I'm sorry this post isn't more exciting or full of deeper thought provoking ideals. But I'm not dead yet. More to come eventually.

Mistakenly yours, Merry Ms Berry






January 18, 2014

Don't think I won't light you on fire

I have been known to maybe kinda lose my cool. I would like to think when I do it's warranted and well deserved. Last weekend was about 93% deserved.

My love and I were our with the neighbors for a 30th surprise birthday party. From start to finish and everything in between was so much, I'm so happy I was a part of it. Throughout the evening little did I know that my love was dealing with a douche bag in disguise. I later to come find this out as he was about to rage out on this pea-brain individual. At this point the whole lot of us were inebriated. I was not as bad as the rest since drinking is completely different for me now that I have switched to a gluten free diet. I drink less because I drink wine now. I don't chug it and I get a buzz a lot quicker than anything.

I go outside to get some air and notice my love is 2 seconds from losing his mind with rage. Trying to figure out what was going on and what might happen in the near near future, like my husband going through a wall, I decide that it is time to go. I am one all about options. I assess situations and come up with 2 possible decisions to make with different outcomes. So 1. either confront this little douche bag and let's be done with it. Or 2. we're leaving. Apparently the options I had to given were both unacceptable, leaving my husband snorting steam from his nostrils about to go all "Torro" at dude.

So, I took it upon myself to get down to the bottom of this. I went into confronted the douche bag at hand and to no surprise this little POS had nothing to say to me. In the mean time a good girl friend of mine proceeded to put herself in between myself and said douche. Without running her over and trying to explain the situation, MissMissyMissCalmDown made the wrong move in deciding to tell me what to do and how to do it. As controlled as I could be defending my lunatic of a husband, I explained this dispute and nothing to do with her and this little shit had some explaining to do. Within a few minutes Senor Douche stands up and decides to tell me "F*** your husband".

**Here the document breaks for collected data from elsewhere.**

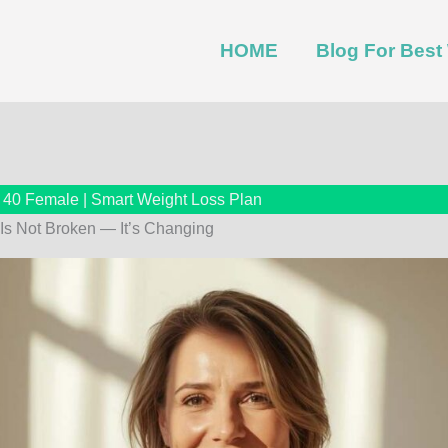
HOME
Blog For Bes
r 40 Female | Smart Weight Loss Plan
Is Not Broken — It’s Changing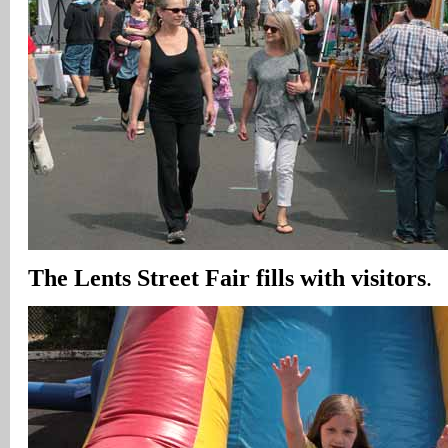
The Lents Street Fair fills with visitors
.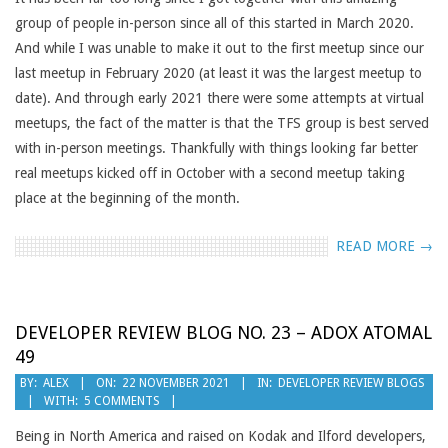
group of people in-person since all of this started in March 2020.
And while I was unable to make it out to the first meetup since our
last meetup in February 2020 (at least it was the largest meetup to
date). And through early 2021 there were some attempts at virtual
meetups, the fact of the matter is that the TFS group is best served
with in-person meetings. Thankfully with things looking far better
real meetups kicked off in October with a second meetup taking
place at the beginning of the month.
READ MORE →
DEVELOPER REVIEW BLOG NO. 23 – ADOX ATOMAL
49
2021-
BY:
ALEX
ON:
22 NOVEMBER 2021
IN:
DEVELOPER REVIEW BLOGS
WITH:
5 COMMENTS
11-
22
Being in North America and raised on Kodak and Ilford developers,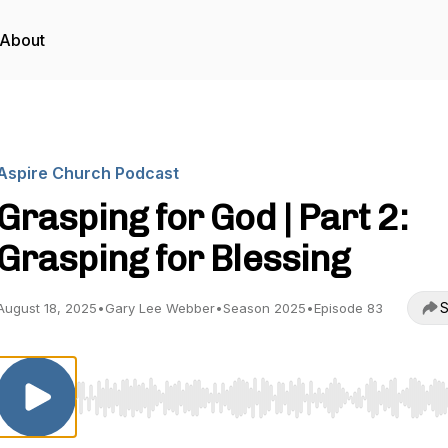
About
Aspire Church Podcast
Grasping for God | Part 2:
Grasping for Blessing
S
August 18, 2025
•
Gary Lee Webber
•
Season 2025
•
Episode 83
Use Left/Right to seek, Home/End to jump to start o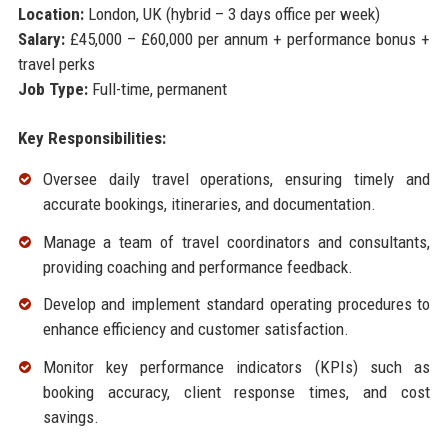
Location:
London, UK (hybrid – 3 days office per week)
Salary:
£45,000 – £60,000 per annum + performance bonus +
travel perks
Job Type:
Full-time, permanent
Key Responsibilities:
Oversee daily travel operations, ensuring timely and
accurate bookings, itineraries, and documentation.
Manage a team of travel coordinators and consultants,
providing coaching and performance feedback.
Develop and implement standard operating procedures to
enhance efficiency and customer satisfaction.
Monitor key performance indicators (KPIs) such as
booking accuracy, client response times, and cost
savings.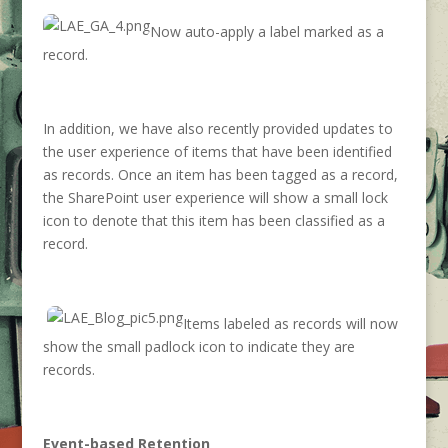
Now auto-apply a label marked as a
record.
In addition, we have also recently provided updates to
the user experience of items that have been identified
as records. Once an item has been tagged as a record,
the SharePoint user experience will show a small lock
icon to denote that this item has been classified as a
record.
Items labeled as records will now
show the small padlock icon to indicate they are
records.
Event-based Retention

Exsqueeze me? Does this dude not know a slightly disturbed I am and what damage I am capable of? Apparently not. I take a couple steps closer to him and MissMissyMiss is not getting her way, I'm not agreeing with her and now she's taken the side of this guy, explaining some shit about he's our friends cousin blah blah blah. I don't give a fly monkey fawk who's cousin this is, I'm gonna drag this guy out and show him us Polish ladies handle disrespect in the family.

At this moment MissMissyMiss has been offended and telling me to leaving. I tell her how much of a douche her friend is, get her priorities straight and proceed out the door, dragging my husband behind me to the truck. I would like to say it ended there but it didn't. At home there was more Tasmanian devil like behavior but that's not here or there right now.

Since MissMissyMiss is(was, pretty sure still is) a friend of mine, I chose NOT to run her over, toss her to the side or verbally slice her apart. I chose to leave before I left bodies on the floor. Aren't I nice? I make it into bed and wake to a voice mail from my friend wanting to talk it out and move on. Usually I'm not one to sweep things under the rug. I like to acknowledge, dissect and move forward. After a day or so I decided this was ONE instance that was never to be talked over again. No good was going to come up it.

Moral of the story: If I have something to say, 93% of the time it's with good reason and well deserved. Let the chips fall where they may. Don't make fights that aren't your own and just sit back and enjoy the ride. Get in my way and there's a small chance I'll either push you, climb or pick you up and set you out of my way. It's not wise to stand there all toughy tough and get verbally slaughtered.

Thank God these instances so far and few in between.